In persons on hemodialysis there is an association between under-nutrition and mortality.[42] Exercise can reverse muscle mass loss in renal failure.[43, 44] Protein supplementation during dialysis reduced inflammation and enhanced physical function and quality of life.[45, 46] This approach has also been shown to reduce mortality.[47]

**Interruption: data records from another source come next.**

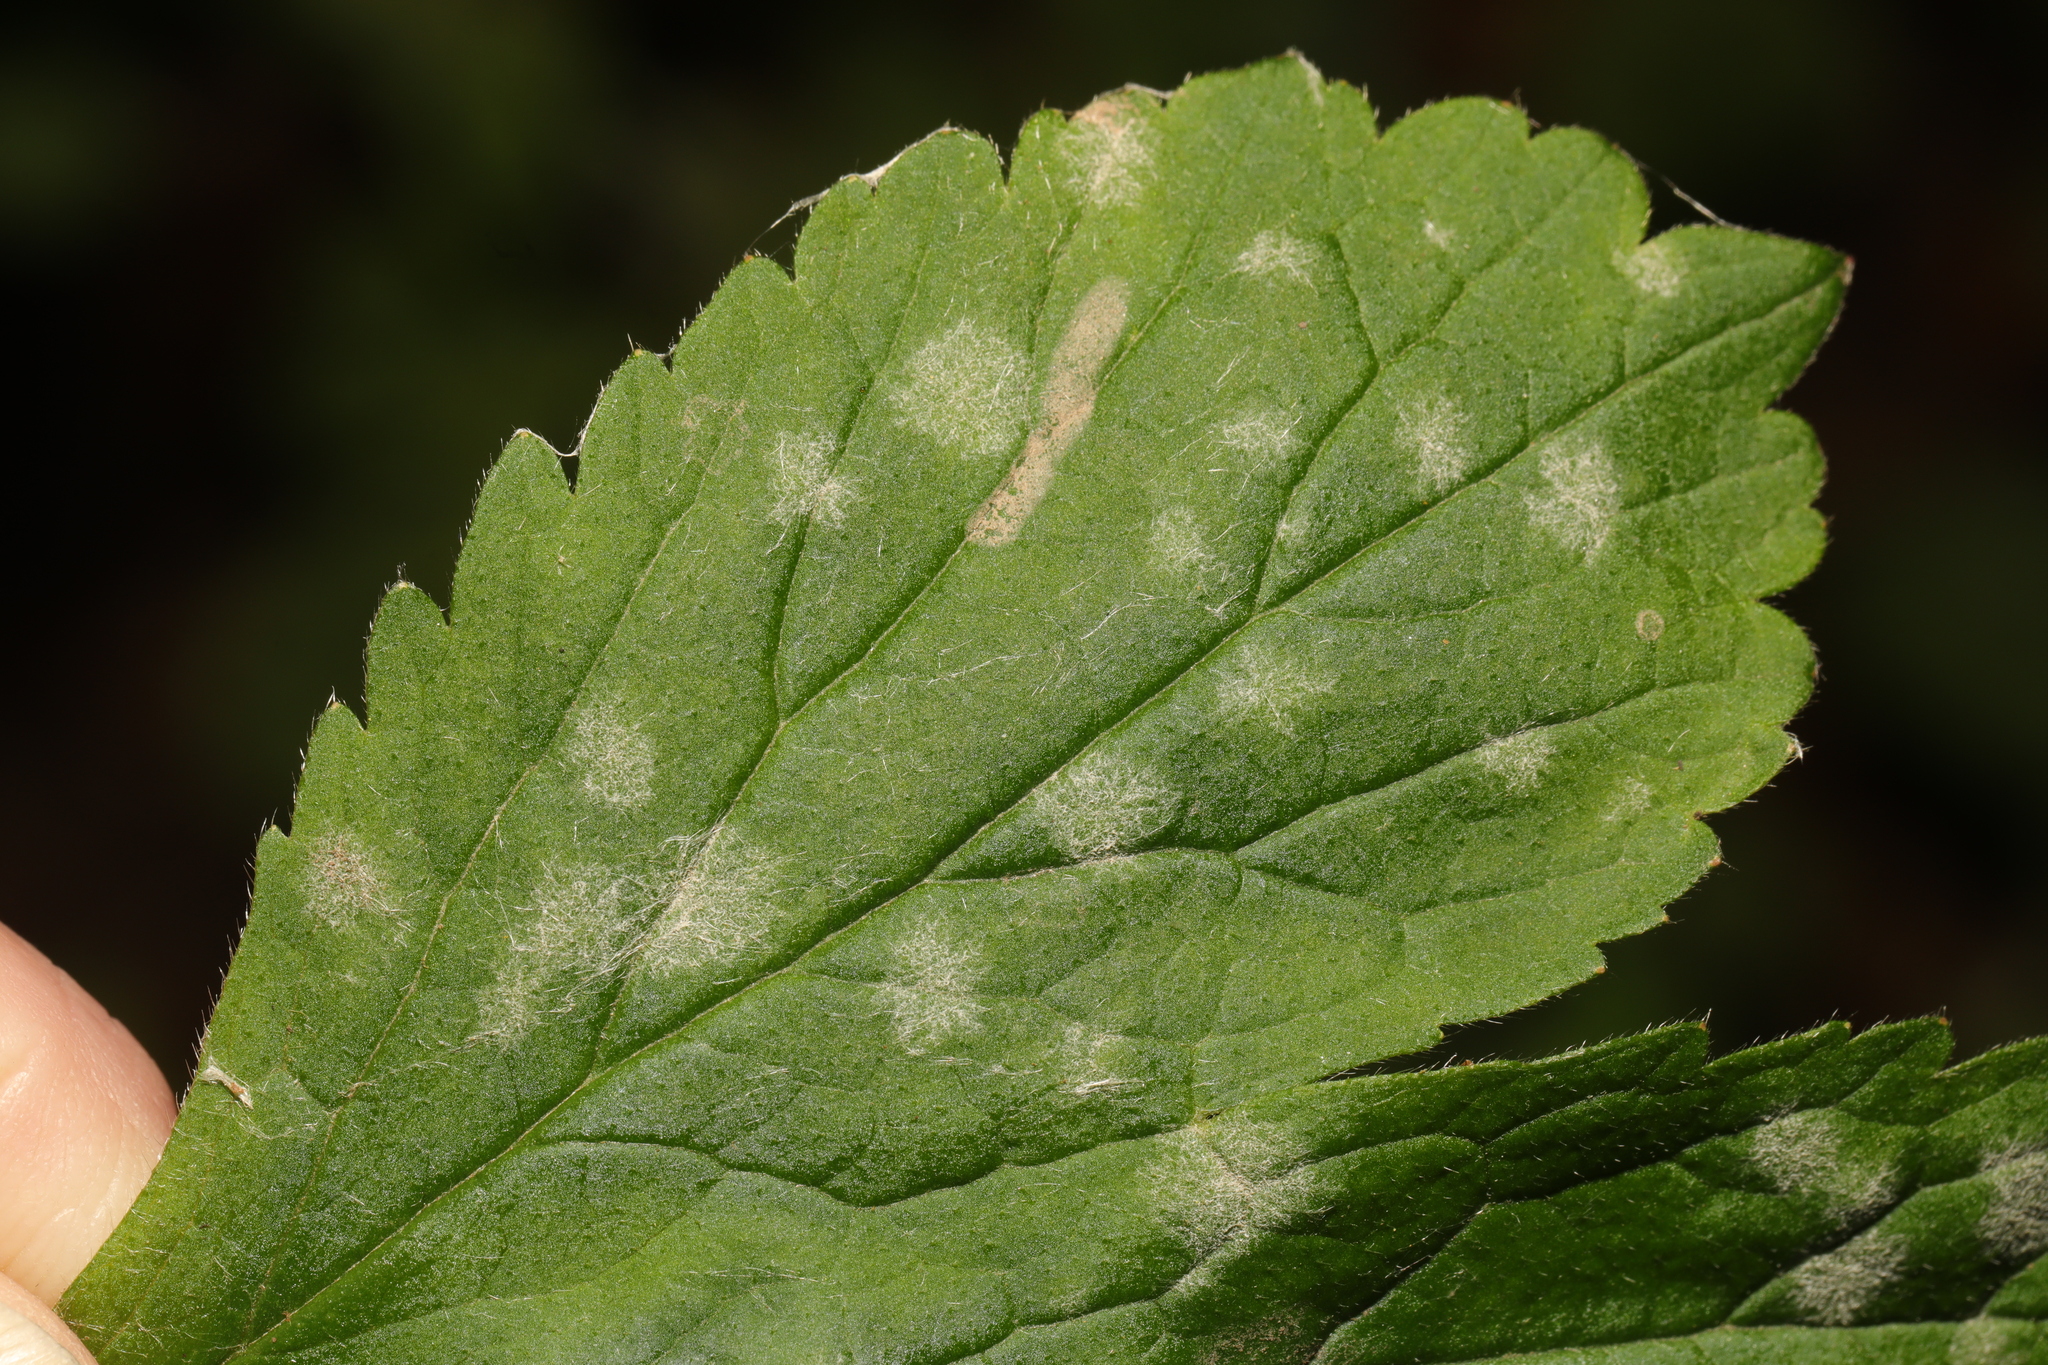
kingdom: Fungi
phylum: Ascomycota
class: Leotiomycetes
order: Helotiales
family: Erysiphaceae
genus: Podosphaera
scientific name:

Overall, there is tantalizing evidence that early nutrition intervention during the pre-cachexia and early cachexia stage, especially in illnesses with prolonged survival, can play an important role in improving outcomes and quality of life in persons with cachexia. There is a need for large, well-controlled studies to determine the most appropriate approaches. There is a small amount of evidence that anabolic therapies (e.g. exercise and testosterone), when combined with caloric/protein supplement, have enhanced outcomes.[48-51]

Acknowledgement

The authors of this manuscript certify that they comply with the principles of ethical publishing in the Journal of Cachexia Sarcopenia and Muscle 2010;1:7–8 (von Haehling S, Morley JE, Coats AJ and Anker SD).

Conflict of interest

The authors declare no conflict of interest.